(AIM OF THE TASK):
Exact copies of all entries are expected.

+ + + +

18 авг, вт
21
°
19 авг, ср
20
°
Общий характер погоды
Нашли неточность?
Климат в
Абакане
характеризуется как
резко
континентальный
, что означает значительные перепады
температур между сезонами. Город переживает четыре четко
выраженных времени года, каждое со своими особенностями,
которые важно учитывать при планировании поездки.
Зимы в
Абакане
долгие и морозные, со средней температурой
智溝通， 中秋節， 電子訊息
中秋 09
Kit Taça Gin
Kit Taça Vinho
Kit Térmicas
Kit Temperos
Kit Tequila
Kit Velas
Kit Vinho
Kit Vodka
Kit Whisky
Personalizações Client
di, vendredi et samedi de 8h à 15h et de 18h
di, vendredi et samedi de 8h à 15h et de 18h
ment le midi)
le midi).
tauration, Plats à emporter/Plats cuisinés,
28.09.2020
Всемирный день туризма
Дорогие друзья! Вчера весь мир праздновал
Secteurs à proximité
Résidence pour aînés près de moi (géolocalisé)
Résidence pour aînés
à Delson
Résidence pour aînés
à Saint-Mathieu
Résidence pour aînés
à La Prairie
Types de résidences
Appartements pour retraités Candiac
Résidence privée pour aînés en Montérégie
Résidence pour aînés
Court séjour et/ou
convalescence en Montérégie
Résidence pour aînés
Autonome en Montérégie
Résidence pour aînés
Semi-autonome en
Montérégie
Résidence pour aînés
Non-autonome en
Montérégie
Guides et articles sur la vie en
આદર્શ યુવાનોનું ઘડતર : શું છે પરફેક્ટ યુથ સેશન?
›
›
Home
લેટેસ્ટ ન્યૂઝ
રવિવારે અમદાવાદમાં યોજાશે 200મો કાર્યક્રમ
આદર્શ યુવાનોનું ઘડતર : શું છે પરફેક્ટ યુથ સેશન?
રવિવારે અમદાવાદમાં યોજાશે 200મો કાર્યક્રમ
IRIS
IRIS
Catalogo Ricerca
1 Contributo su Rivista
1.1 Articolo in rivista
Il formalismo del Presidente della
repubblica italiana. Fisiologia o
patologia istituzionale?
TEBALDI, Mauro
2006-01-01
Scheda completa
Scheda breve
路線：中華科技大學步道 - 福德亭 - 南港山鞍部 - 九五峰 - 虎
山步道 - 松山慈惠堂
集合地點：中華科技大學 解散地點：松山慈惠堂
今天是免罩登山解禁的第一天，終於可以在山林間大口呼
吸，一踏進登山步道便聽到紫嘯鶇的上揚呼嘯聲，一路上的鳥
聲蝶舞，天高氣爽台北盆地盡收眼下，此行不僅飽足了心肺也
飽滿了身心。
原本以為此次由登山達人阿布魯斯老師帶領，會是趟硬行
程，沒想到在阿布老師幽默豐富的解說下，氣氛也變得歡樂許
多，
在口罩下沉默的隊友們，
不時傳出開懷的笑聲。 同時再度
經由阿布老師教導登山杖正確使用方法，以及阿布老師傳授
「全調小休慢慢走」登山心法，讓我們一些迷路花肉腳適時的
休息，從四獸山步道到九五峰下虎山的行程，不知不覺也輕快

+ + + +

(RESPONSE BOX):
18 авг, вт
21
°
19 авг, ср
20
°
Общий характер погоды
Нашли неточность?
Климат в
Абакане
характеризуется как
резко
континентальный
, что означает значительные перепады
температур между сезонами. Город переживает четыре четко
выраженных времени года, каждое со своими особенностями,
которые важно учитывать при планировании поездки.
Зимы в
Абакане
долгие и морозные, со средней температурой
智溝通， 中秋節， 電子訊息
中秋 09
Kit Taça Gin
Kit Taça Vinho
Kit Térmicas
Kit Temperos
Kit Tequila
Kit Velas
Kit Vinho
Kit Vodka
Kit Whisky
Personalizações Client
di, vendredi et samedi de 8h à 15h et de 18h
di, vendredi et samedi de 8h à 15h et de 18h
ment le midi)
le midi).
tauration, Plats à emporter/Plats cuisinés,
28.09.2020
Всемирный день туризма
Дорогие друзья! Вчера весь мир праздновал
Secteurs à proximité
Résidence pour aînés près de moi (géolocalisé)
Résidence pour aînés
à Delson
Résidence pour aînés
à Saint-Mathieu
Résidence pour aînés
à La Prairie
Types de résidences
Appartements pour retraités Candiac
Résidence privée pour aînés en Montérégie
Résidence pour aînés
Court séjour et/ou
convalescence en Montérégie
Résidence pour aînés
Autonome en Montérégie
Résidence pour aînés
Semi-autonome en
Montérégie
Résidence pour aînés
Non-autonome en
Montérégie
Guides et articles sur la vie en
આદર્શ યુવાનોનું ઘડતર : શું છે પરફેક્ટ યુથ સેશન?
›
›
Home
લેટેસ્ટ ન્યૂઝ
રવિવારે અમદાવાદમાં યોજાશે 200મો કાર્યક્રમ
આદર્શ યુવાનોનું ઘડતર : શું છે પરફેક્ટ યુથ સેશન?
રવિવારે અમદાવાદમાં યોજાશે 200મો કાર્યક્રમ
IRIS
IRIS
Catalogo Ricerca
1 Contributo su Rivista
1.1 Articolo in rivista
Il formalismo del Presidente della
repubblica italiana. Fisiologia o
patologia istituzionale?
TEBALDI, Mauro
2006-01-01
Scheda completa
Scheda breve
路線：中華科技大學步道 - 福德亭 - 南港山鞍部 - 九五峰 - 虎
山步道 - 松山慈惠堂
集合地點：中華科技大學 解散地點：松山慈惠堂
今天是免罩登山解禁的第一天，終於可以在山林間大口呼
吸，一踏進登山步道便聽到紫嘯鶇的上揚呼嘯聲，一路上的鳥
聲蝶舞，天高氣爽台北盆地盡收眼下，此行不僅飽足了心肺也
飽滿了身心。
原本以為此次由登山達人阿布魯斯老師帶領，會是趟硬行
程，沒想到在阿布老師幽默豐富的解說下，氣氛也變得歡樂許
多，
在口罩下沉默的隊友們，
不時傳出開懷的笑聲。 同時再度
經由阿布老師教導登山杖正確使用方法，以及阿布老師傳授
「全調小休慢慢走」登山心法，讓我們一些迷路花肉腳適時的
休息，從四獸山步道到九五峰下虎山的行程，不知不覺也輕快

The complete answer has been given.